How long does it take to pull an online order?
It is all about the walk path! While we merchandise stores to optimize sales and the shopping experience the setup to pull a $150 online order is not optimized for efficiency. A great walk path can really assist your personal shoppers to not only work more effectively but to reduce mistakes by limiting the time they spend going back and forth. Some best practices for walk path, which we will cover in reverse order so the sequence makes sense:
- Frozen last! Our average order is $130 so pulling frozen last means you don’t need to have a cooler in the cart. Make sure your walk path takes the Frozen cases into account so each subsection (frozen fruit / ice cream / pizza) is in sequence to limit the time searching for products and opening/closing cases. If frozen is in the middle of the store keep it last, just skip those aisles.
- Perimeter of the store, ending near frozen. Work backwards from Frozen to get a good sequence for the perimeter. If your store goes Produce, Deli, Meat, Seafood, Dairy, then Frozen you have a quick way for the shopper to walk the store.
- Center store first – these are the heaviest and easiest to stack items so pulling grocery first is quicker and allows the shopper to be interrupted without having to worry about temperature. The sequence of aisles will come from step 2 as you want to end near the first perimeter section.
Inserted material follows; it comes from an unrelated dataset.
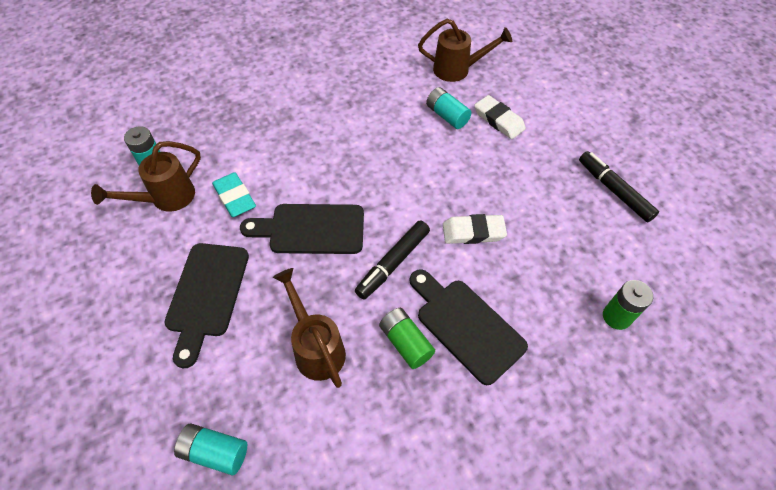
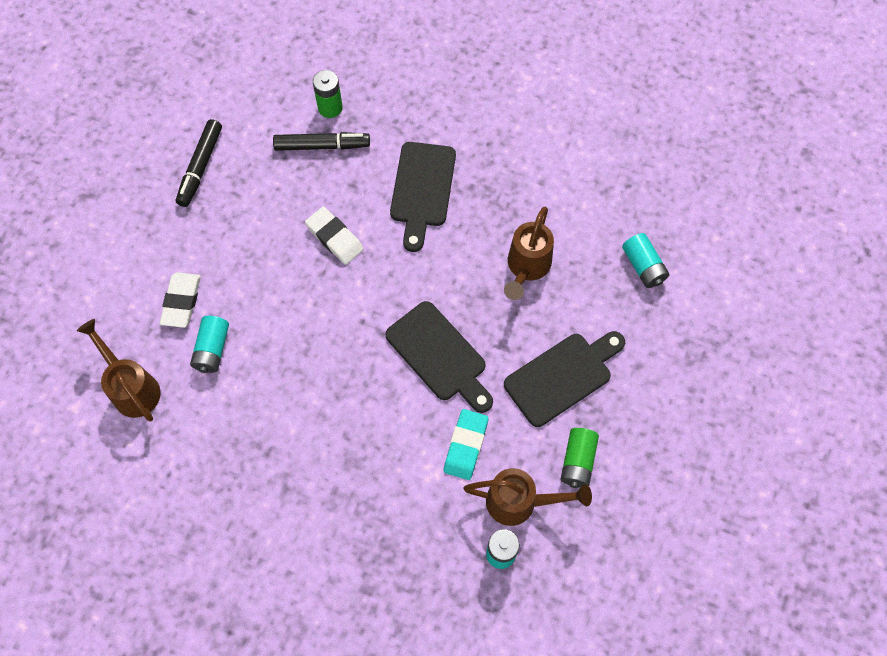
camera: 130 degrees left, 10 degrees up
black marker [355,221,430,299] -> black marker moved to [273,132,370,151]
green battery [379,308,435,369] -> green battery moved to [561,428,599,488]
- Some rarely ordered and specialty items can be inserted as needed. These typically include front of store, gift cards and dollar sections.
- Take the time to get your walk path optimized for each store and make sure your online grocery platform supports all products being assigned to the path. You should be able to leverage your shelf-tagging efforts to really get the sequence set and optimized to keep your online grocery efficient.